Technically, I don’t have too much to say about this film. Still, it works perfect in every condition. Yet, this film is special because of what it can bring out from your beloved pictures. In the end, it all depends on the Lomographer's tastes.
I have worked with this film for a long time, it is one of the films I use and prefer among any other black and white film. For all the time I’ve been using it, it has never disappointed me, and while thinking at the time of writing this review, I couldn’t find any single thing that I didn’t like about it. On the other hand, I found things that made me love even more this film.
Black and White photography stands out for its dramatic touch and the high amount of sensitive and emotional content. Most of the cases, black and white photography is powerful, to the point where all its fragile and gentle side vanishes. However, this film, the Ilford XP2 Super 400 seems to be the opposite. I came to love this film because it has something that I hadn’t found in any other black and white film, and that special feature is its tenderness. That smoothed thing the film gives to my photos is what I like the most. I like a well-contrasted picture, but I have come to love how this roughness slowly fades away and turn into something fragile, like a very delicate photograph.
The mood and atmosphere this film brings to my pictures is also one of the things I enjoy the most. It is not just like some frozen moment you decided to capture, but the large scale of grey tones makes it look as if you were having a deep thought, not like some random moment, but a special one. Unlike other films that may highlight the strength of an image, this one emphasizes the soft and frail side of it, without making it weak, but powerful at its very own way.

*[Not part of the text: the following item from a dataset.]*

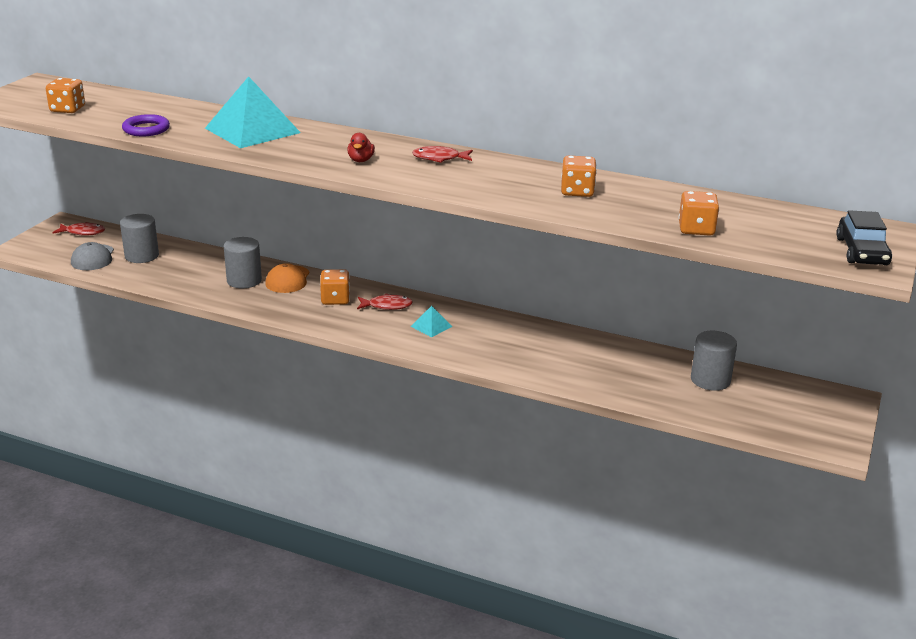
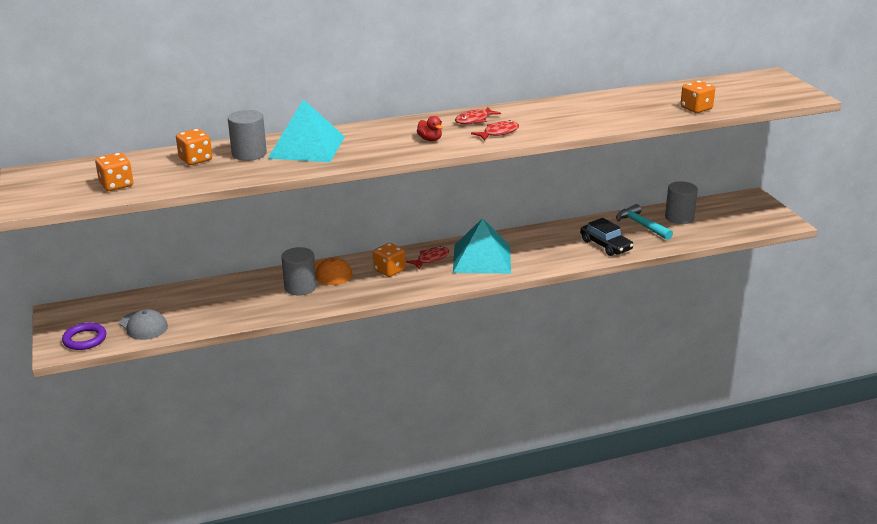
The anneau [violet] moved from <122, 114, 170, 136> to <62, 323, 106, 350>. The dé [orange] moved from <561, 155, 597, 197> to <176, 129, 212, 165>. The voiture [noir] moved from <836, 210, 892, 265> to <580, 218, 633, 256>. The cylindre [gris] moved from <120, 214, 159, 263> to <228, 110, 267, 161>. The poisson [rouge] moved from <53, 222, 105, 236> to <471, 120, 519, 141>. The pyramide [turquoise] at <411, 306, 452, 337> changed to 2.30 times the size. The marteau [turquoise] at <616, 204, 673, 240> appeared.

I have used it almost in every condition: on rainy days, cloudy, sunny, with very low light, and at night. The photos have turned out pretty well, the film captures something and it does it in a very large grey scale, literally. This film’s best feature is that, you will get many grey tones, from white to black. Which it may be as well its weak point, you’ll hardly get a high contrast picture.
Right or wrong, you can deny that this film has something. It isn’t powerful, but light. It isn’t dramatic but frail. It’s nostalgia taking over your photographs.